O número dos vários tipos de bactérias, vírus ou arqueas (seres unicelulares morfologicamente semelhantes às bactérias, mas genética e bioquimicamente distintas) é desconhecido, mas, segundo o World Ocean Reviews, constituem a maior parte da vida dos oceanos: uma gota de água do mar pode conter até 350 mil espécies diferentes de bactérias e outros microrganismos.
Cientistas descobriram aproximadamente 34 mil metabolitos secundários diferentes em organismos marinhos, muitos deles com relevância para a investigação farmacêutica, uma vez que matam bactérias e vírus, combatem tumores e doenças fúngicas, fortalecem o sistema imunitário, inibem a inflamação e a diabetes, diminuem o risco de doença cardíaca e protegem o corpo da radiação ultravioleta.
De uma espécie de esponja abundante no mar das Caraíbas, a ‘Tectitethya crypta’, foram extraídas as substâncias ‘espongouridina’ e ‘espongotimidina’, que serviram de base a um medicamento antirretroviral aprovado em 1987 para o tratamento do VIH/sida e a dois fármacos usados no tratamento do cancro do sangue e de infeções virais.
O colagénio (ou colágeno), uma proteína gelatinosa que garante a elasticidade da pele e melhora a saúde das articulações, pode ser retirado de restos de peixe.
Os cientistas que estão envolvidos no campo da biotecnologia estudam os organismos marinhos à procura de moléculas e componentes eficazes, extraem-nos, descrevem a sua estrutura química, exploram a sua função e procuram possíveis usos comerciais, desde a indústria alimentar até à cosmética e a farmacêutica.
É o que faz Deborah Power, do Ccmar – Centro de Ciências do Mar do Algarve, onde coordena a secção de aquacultura e biotecnologia, que, conforme descreveu, “tem como ‘bandeira’ o desbloquear do potencial dos recursos marinhos”.
No Ccmar explora-se, por exemplo, o potencial das microalgas no tratamento de esgotos domésticos e agroindustriais e das plantas tolerantes à salinidade (halófitas) como fonte de suplementos alimentares, cosméticos e medicamentos.
Componentes químicos obtidos a partir de microalgas, mas também de macroalgas, bactérias e fungos marinhos são utilizados na indústria como conservantes naturais, pigmentos, estabilizantes, espessantes e ligantes, assim como suplementos alimentares e prebióticos.
As enzimas de fungos marinhos podem ainda ser usadas para limpar solos poluídos com cobre e zinco e para descolorir tecidos ou papel.
Limpas, tratadas, secas e moldadas, as macroalgas podem ser utilizadas como talheres descartáveis, sendo que várias substâncias nelas contidas são úteis para produzir materiais de embalagem, substituindo o plástico.

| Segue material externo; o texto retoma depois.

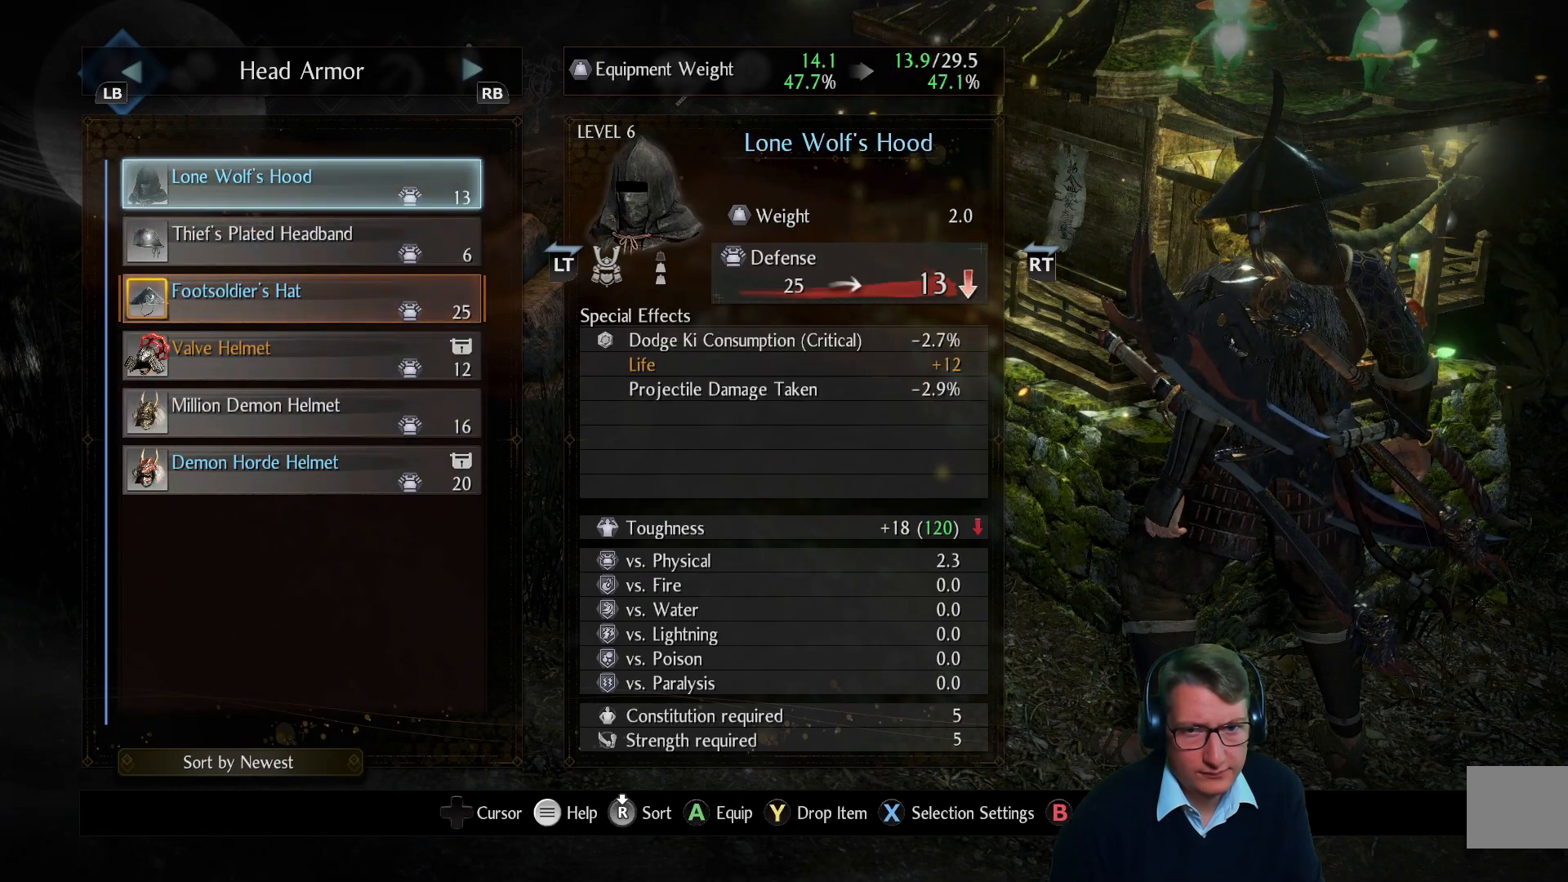
{"buttons": ["DPAD_DOWN"], "left_stick": "center", "right_stick": "center", "events": [[100, "DPAD_UP", "up"], [467, "DPAD_DOWN", "down"]]}
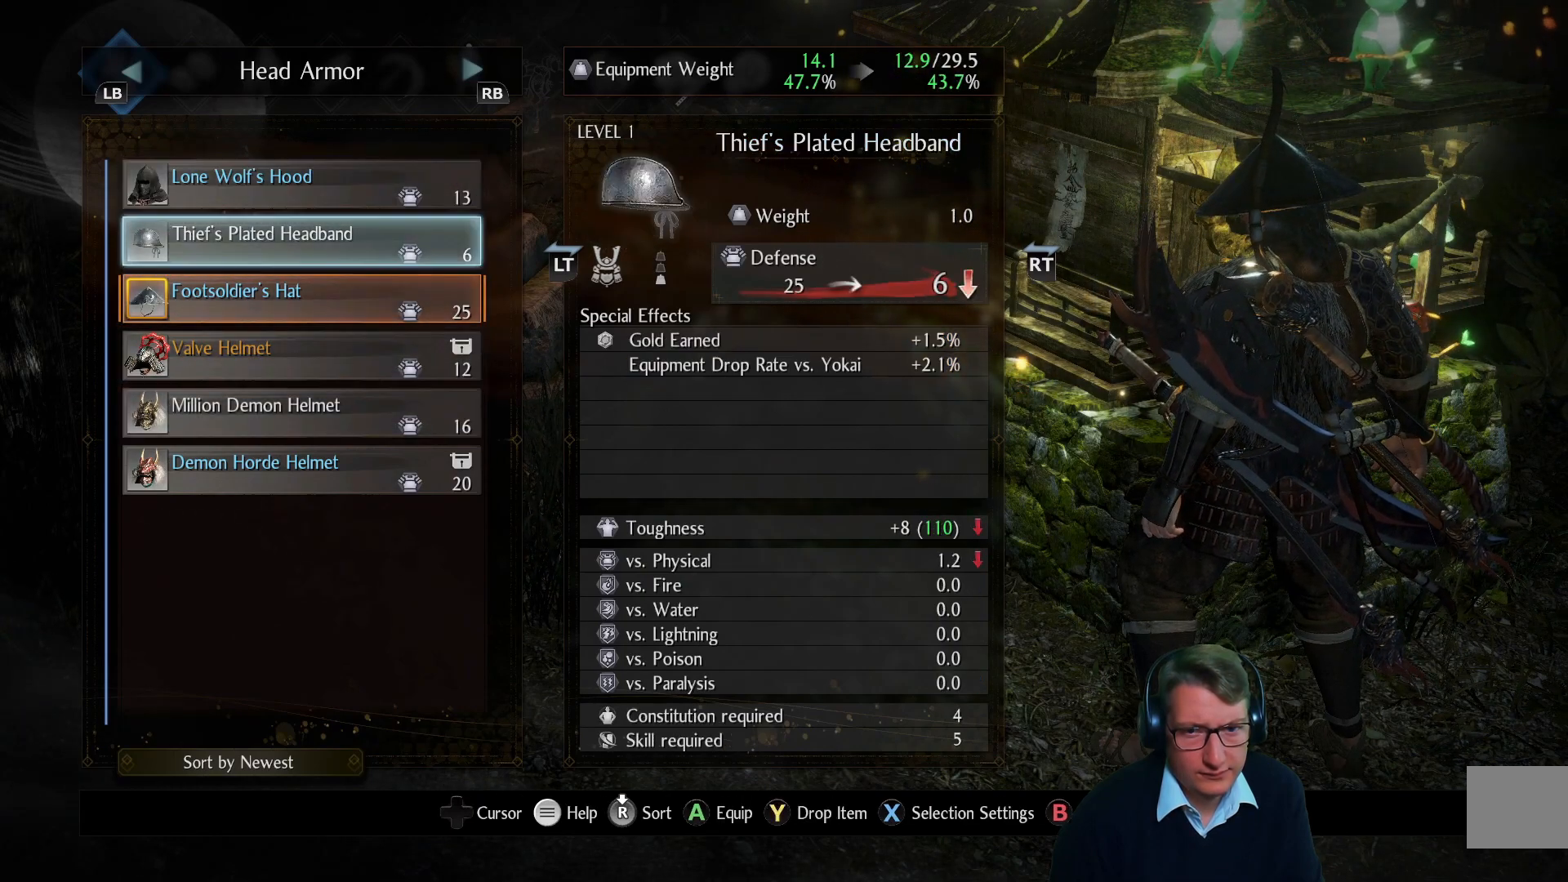
{"buttons": [], "left_stick": "center", "right_stick": "center", "events": [[84, "DPAD_DOWN", "up"], [351, "B", "down"], [467, "B", "up"]]}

Há ainda o quitosano, substância que pode encontrar-se no esqueleto dos crustáceos e que tem propriedades cicatrizantes e protege as sementes e folhas de plantas de ataques microbianos.
Os cientistas estão cientes de que certos microrganismos marinhos produzem enzimas que podem decompor plásticos e outros materiais sintéticos à base de petróleo, mas a extensão dessa decomposição e a forma como esses processos podem ser utilizados no combate à poluição ainda estão a ser estudados.
Neste “mundo submerso” há algas, corais, ouriços-do-mar, conchas, medusas, esponjas e mexilhões que têm enzimas, lípidos, pigmentos, minerais e materiais cerâmicos que podem vir a ser aproveitados na produção de novos materiais com aplicação médica, nomeadamente para implantes ósseos e válvulas cardíacas artificiais.